* **PROVIDED RECORDS**:
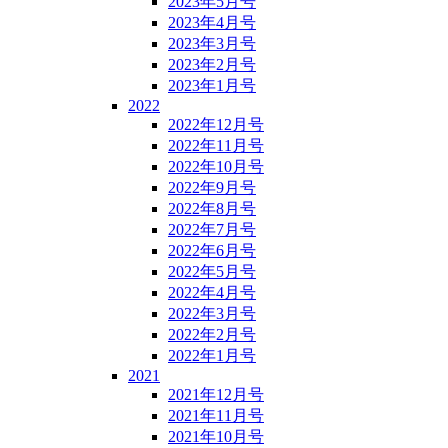
2023年5月号
2023年4月号
2023年3月号
2023年2月号
2023年1月号
2022
2022年12月号
2022年11月号
2022年10月号
2022年9月号
2022年8月号
2022年7月号
2022年6月号
2022年5月号
2022年4月号
2022年3月号
2022年2月号
2022年1月号
2021
2021年12月号
2021年11月号
2021年10月号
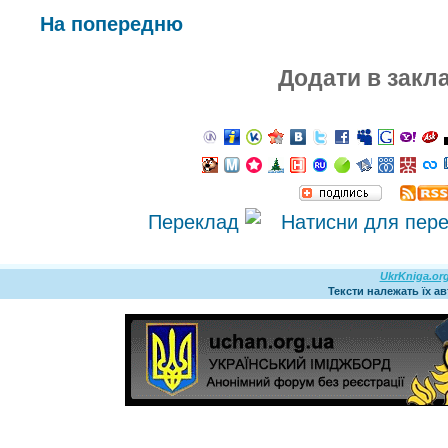
На попередню
Додати в закл
Переклад
UkrKniga.or
Тексти належать їх а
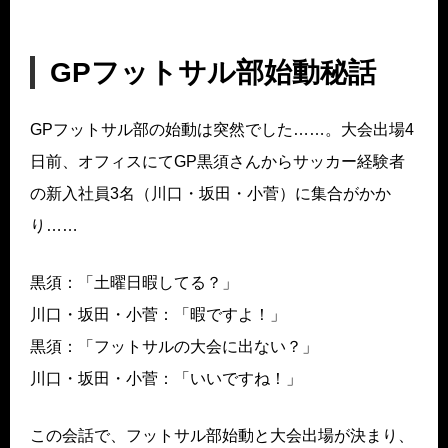
GPフットサル部始動秘話
GPフットサル部の始動は突然でした……。大会出場4
日前、オフィスにてGP黒須さんからサッカー経験者
の新入社員3名（川口・坂田・小菅）に集合がかか
り……
黒須：「土曜日暇してる？」
川口・坂田・小菅：「暇ですよ！」
黒須：「フットサルの大会に出ない？」
川口・坂田・小菅：「いいですね！」
この会話で、フットサル部始動と大会出場が決まり、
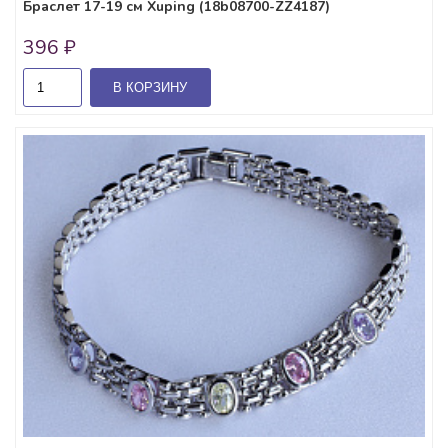
Браслет 17-19 см Xuping (18b08700-ZZ4187)
396 ₽
В КОРЗИНУ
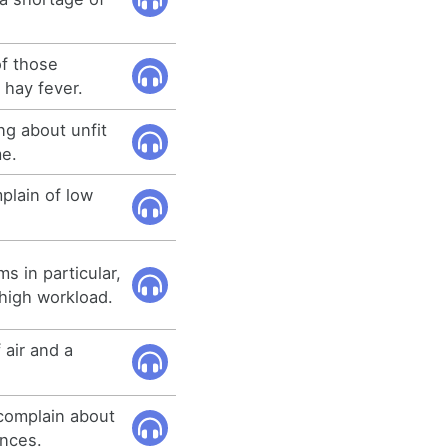
of those
 hay fever.
g about unfit
me.
lain of low
s in particular,
high workload.
 air and a
complain about
ances.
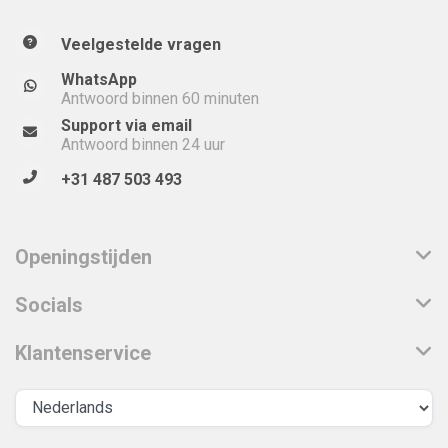
Veelgestelde vragen
WhatsApp
Antwoord binnen 60 minuten
Support via email
Antwoord binnen 24 uur
+31 487 503 493
Openingstijden
Socials
Klantenservice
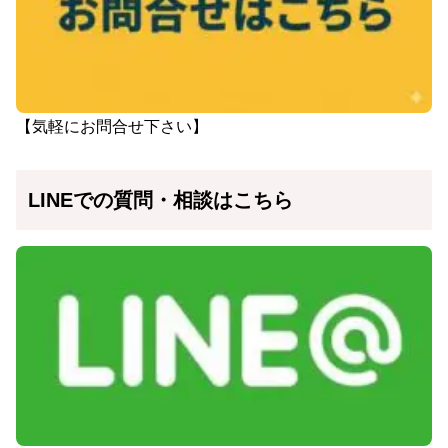
【気軽にお問合せ下さい】
LINEでの質問・相談はこちら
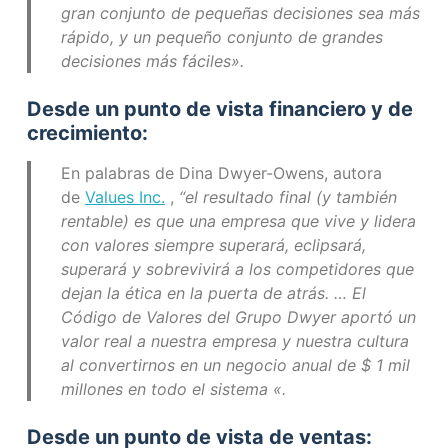
gran conjunto de pequeñas decisiones sea más
rápido, y un pequeño conjunto de grandes
decisiones más fáciles».
Desde un punto de vista financiero y de
crecimiento:
En palabras de Dina Dwyer-Owens, autora
de
Values ​​Inc.
,
“el resultado final (y también
rentable) es que una empresa que vive y lidera
con valores siempre superará, eclipsará,
superará y sobrevivirá a los competidores que
dejan la ética en la puerta de atrás. … El
Código de Valores del Grupo Dwyer aportó un
valor real a nuestra empresa y nuestra cultura
al convertirnos en un negocio anual de $ 1 mil
millones en todo el sistema «.
Desde un punto de vista de ventas:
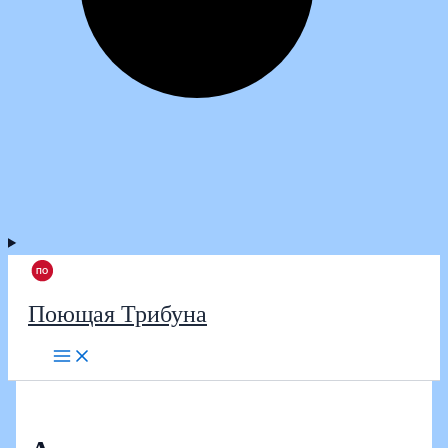
Поющая Трибуна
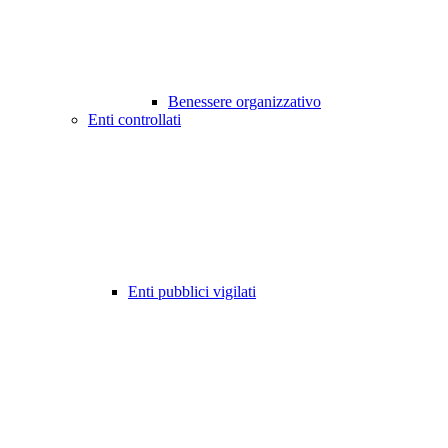
Benessere organizzativo
Enti controllati
Enti pubblici vigilati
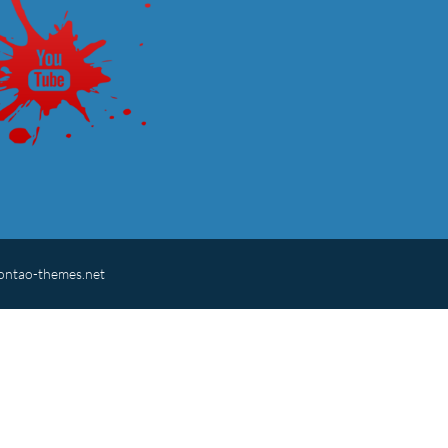
ontao-themes.net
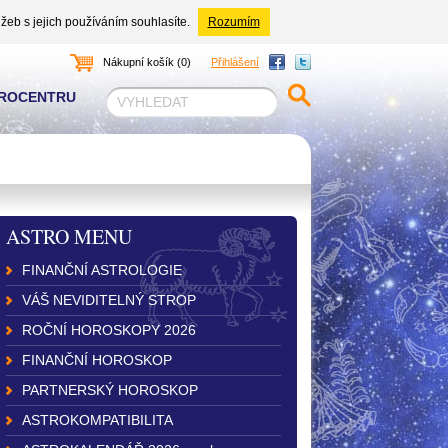
žeb s jejich používáním souhlasíte.
Rozumím
Nákupní košík (0)
Přihlášení
TROCENTRU
ASTRO MENU
FINANČNÍ ASTROLOGIE
VÁŠ NEVIDITELNÝ STROP
ROČNÍ HOROSKOPY 2026
FINANČNÍ HOROSKOP
PARTNERSKÝ HOROSKOP
ASTROKOMPATIBILITA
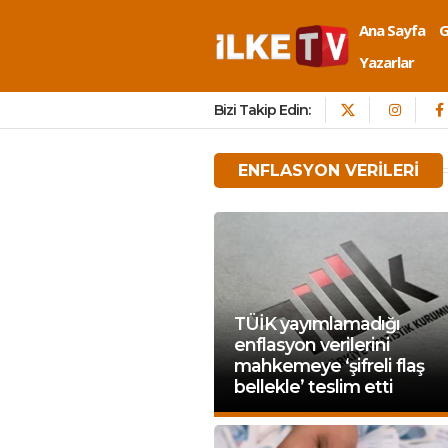
Ana Sayfa
Yazarlar
Bizi Takip Edin:
ENFLASYON VERILERI
TÜİK yayımlamadığı
enflasyon verilerini
mahkemeye ‘şifreli flaş
bellekle’ teslim etti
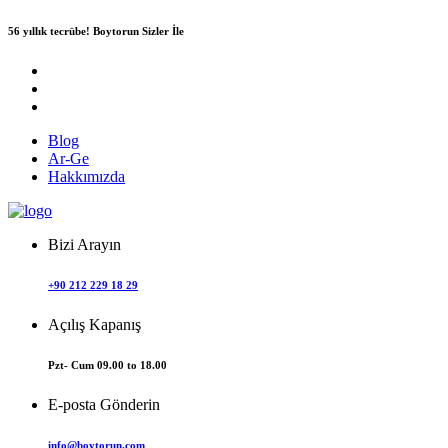
56 yıllık tecrübe!
Boytorun Sizler İle
Blog
Ar-Ge
Hakkımızda
Bizi Arayın
+90 212 229 18 29
Açılış Kapanış
Pzt- Cum 09.00 to 18.00
E-posta Gönderin
info@boytorun.com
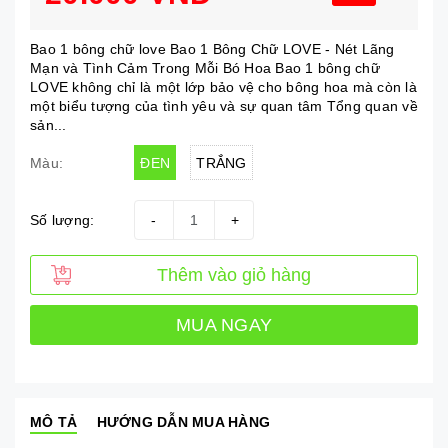
Bao 1 bông chữ love Bao 1 Bông Chữ LOVE - Nét Lãng
Mạn và Tình Cảm Trong Mỗi Bó Hoa Bao 1 bông chữ
LOVE không chỉ là một lớp bảo vệ cho bông hoa mà còn là
một biểu tượng của tình yêu và sự quan tâm Tổng quan về
sản...
ĐEN
TRẮNG
Màu:
Số lượng:
-
+
Thêm vào giỏ hàng
MUA NGAY
MÔ TẢ
HƯỚNG DẪN MUA HÀNG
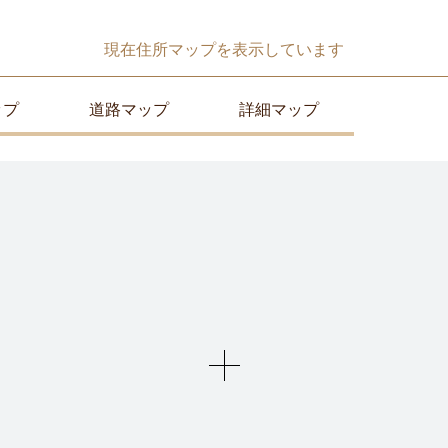
現在
住所マップ
を表示しています
ップ
道路マップ
詳細マップ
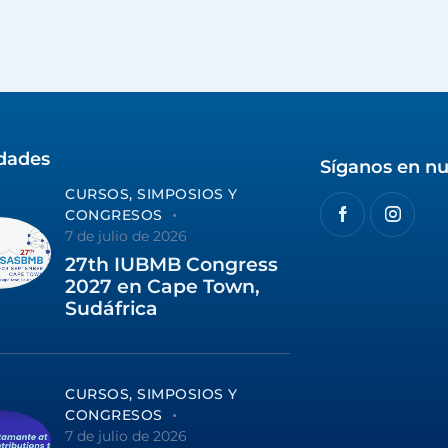
idades
Síganos en nu
CURSOS, SIMPOSIOS Y
CONGRESOS
7 de julio de 2026
27th IUBMB Congress
2027 en Cape Town,
Sudáfrica
CURSOS, SIMPOSIOS Y
CONGRESOS
7 de julio de 2026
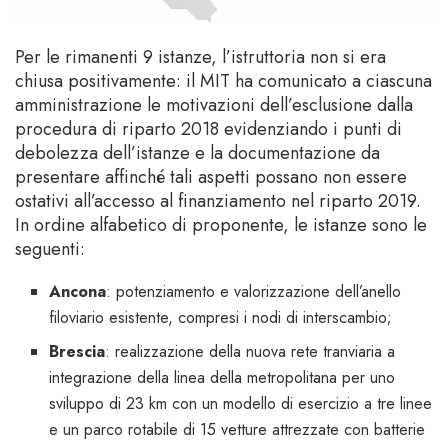
Per le rimanenti 9 istanze, l’istruttoria non si era
chiusa positivamente: il MIT ha comunicato a ciascuna
amministrazione le motivazioni dell’esclusione dalla
procedura di riparto 2018 evidenziando i punti di
debolezza dell’istanze e la documentazione da
presentare affinché tali aspetti possano non essere
ostativi all’accesso al finanziamento nel riparto 2019.
In ordine alfabetico di proponente, le istanze sono le
seguenti:
Ancona
: potenziamento e valorizzazione dell’anello
filoviario esistente, compresi i nodi di interscambio;
Brescia
: realizzazione della nuova rete tranviaria a
integrazione della linea della metropolitana per uno
sviluppo di 23 km con un modello di esercizio a tre linee
e un parco rotabile di 15 vetture attrezzate con batterie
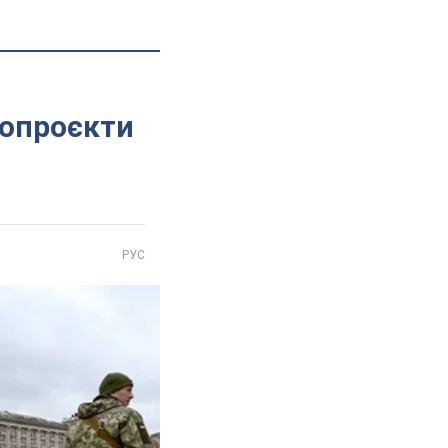
нопроєкти
РУС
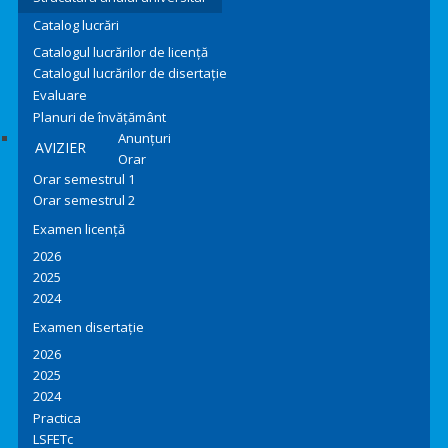
Catalog lucrări
Catalogul lucrărilor de licență
Catalogul lucrărilor de disertație
Evaluare
Planuri de învățământ
Anunțuri
AVIZIER
Orar
Orar semestrul 1
Orar semestrul 2
Examen licență
2026
2025
2024
Examen disertație
2026
2025
2024
Practica
LSFETc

* **TASK TO COMPLETE**:
Return every line of text from all the records above, unchanged and in the same order. Leave the pictures out of your answer.

* **RESPONSE**:
2023年5月号
2023年4月号
2023年3月号
2023年2月号
2023年1月号
2022
2022年12月号
2022年11月号
2022年10月号
2022年9月号
2022年8月号
2022年7月号
2022年6月号
2022年5月号
2022年4月号
2022年3月号
2022年2月号
2022年1月号
2021
2021年12月号
2021年11月号
2021年10月号
На попередню
Додати в закл
Переклад
UkrKniga.or
Тексти належать їх а
GPフットサル部始動秘話
GPフットサル部の始動は突然でした……。大会出場4
日前、オフィスにてGP黒須さんからサッカー経験者
の新入社員3名（川口・坂田・小菅）に集合がかか
り……
黒須：「土曜日暇してる？」
川口・坂田・小菅：「暇ですよ！」
黒須：「フットサルの大会に出ない？」
川口・坂田・小菅：「いいですね！」
この会話で、フットサル部始動と大会出場が決まり、
Браслет 17-19 см Xuping (18b08700-ZZ4187)
396 ₽
В КОРЗИНУ
of those
 hay fever.
g about unfit
me.
lain of low
s in particular,
high workload.
 air and a
complain about
ances.
Veelgestelde vragen
WhatsApp
Antwoord binnen 60 minuten
Support via email
Antwoord binnen 24 uur
+31 487 503 493
Openingstijden
Socials
Klantenservice
【気軽にお問合せ下さい】
LINEでの質問・相談はこちら
gran conjunto de pequeñas decisiones sea más
rápido, y un pequeño conjunto de grandes
decisiones más fáciles».
Desde un punto de vista financiero y de
crecimiento:
En palabras de Dina Dwyer-Owens, autora
de
Values ​​Inc.
,
“el resultado final (y también
rentable) es que una empresa que vive y lidera
con valores siempre superará, eclipsará,
superará y sobrevivirá a los competidores que
dejan la ética en la puerta de atrás. … El
Código de Valores del Grupo Dwyer aportó un
valor real a nuestra empresa y nuestra cultura
al convertirnos en un negocio anual de $ 1 mil
millones en todo el sistema «.
Desde un punto de vista de ventas:
Поющая Трибуна
Benessere organizzativo
Enti controllati
Enti pubblici vigilati
ontao-themes.net
žeb s jejich používáním souhlasíte.
Rozumím
Nákupní košík (0)
Přihlášení
TROCENTRU
ASTRO MENU
FINANČNÍ ASTROLOGIE
VÁŠ NEVIDITELNÝ STROP
ROČNÍ HOROSKOPY 2026
FINANČNÍ HOROSKOP
PARTNERSKÝ HOROSKOP
ASTROKOMPATIBILITA
Ana Sayfa
Yazarlar
Bizi Takip Edin:
ENFLASYON VERILERI
TÜİK yayımlamadığı
enflasyon verilerini
mahkemeye ‘şifreli flaş
bellekle’ teslim etti
56 yıllık tecrübe!
Boytorun Sizler İle
Blog
Ar-Ge
Hakkımızda
Bizi Arayın
+90 212 229 18 29
Açılış Kapanış
Pzt- Cum 09.00 to 18.00
E-posta Gönderin
info@boytorun.com
Bao 1 bông chữ love Bao 1 Bông Chữ LOVE - Nét Lãng
Mạn và Tình Cảm Trong Mỗi Bó Hoa Bao 1 bông chữ
LOVE không chỉ là một lớp bảo vệ cho bông hoa mà còn là
một biểu tượng của tình yêu và sự quan tâm Tổng quan về
sản...
ĐEN
TRẮNG
Màu:
Số lượng:
-
+
Thêm vào giỏ hàng
MUA NGAY
MÔ TẢ
HƯỚNG DẪN MUA HÀNG
現在
住所マップ
を表示しています
ップ
道路マップ
詳細マップ
idades
Síganos en nu
CURSOS, SIMPOSIOS Y
CONGRESOS
7 de julio de 2026
27th IUBMB Congress
2027 en Cape Town,
Sudáfrica
CURSOS, SIMPOSIOS Y
CONGRESOS
7 de julio de 2026
Per le rimanenti 9 istanze, l’istruttoria non si era
chiusa positivamente: il MIT ha comunicato a ciascuna
amministrazione le motivazioni dell’esclusione dalla
procedura di riparto 2018 evidenziando i punti di
debolezza dell’istanze e la documentazione da
presentare affinché tali aspetti possano non essere
ostativi all’accesso al finanziamento nel riparto 2019.
In ordine alfabetico di proponente, le istanze sono le
seguenti:
Ancona
: potenziamento e valorizzazione dell’anello
filoviario esistente, compresi i nodi di interscambio;
Brescia
: realizzazione della nuova rete tranviaria a
integrazione della linea della metropolitana per uno
sviluppo di 23 km con un modello di esercizio a tre linee
e un parco rotabile di 15 vetture attrezzate con batterie
нопроєкти
РУС
Catalog lucrări
Catalogul lucrărilor de licență
Catalogul lucrărilor de disertație
Evaluare
Planuri de învățământ
Anunțuri
AVIZIER
Orar
Orar semestrul 1
Orar semestrul 2
Examen licență
2026
2025
2024
Examen disertație
2026
2025
2024
Practica
LSFETc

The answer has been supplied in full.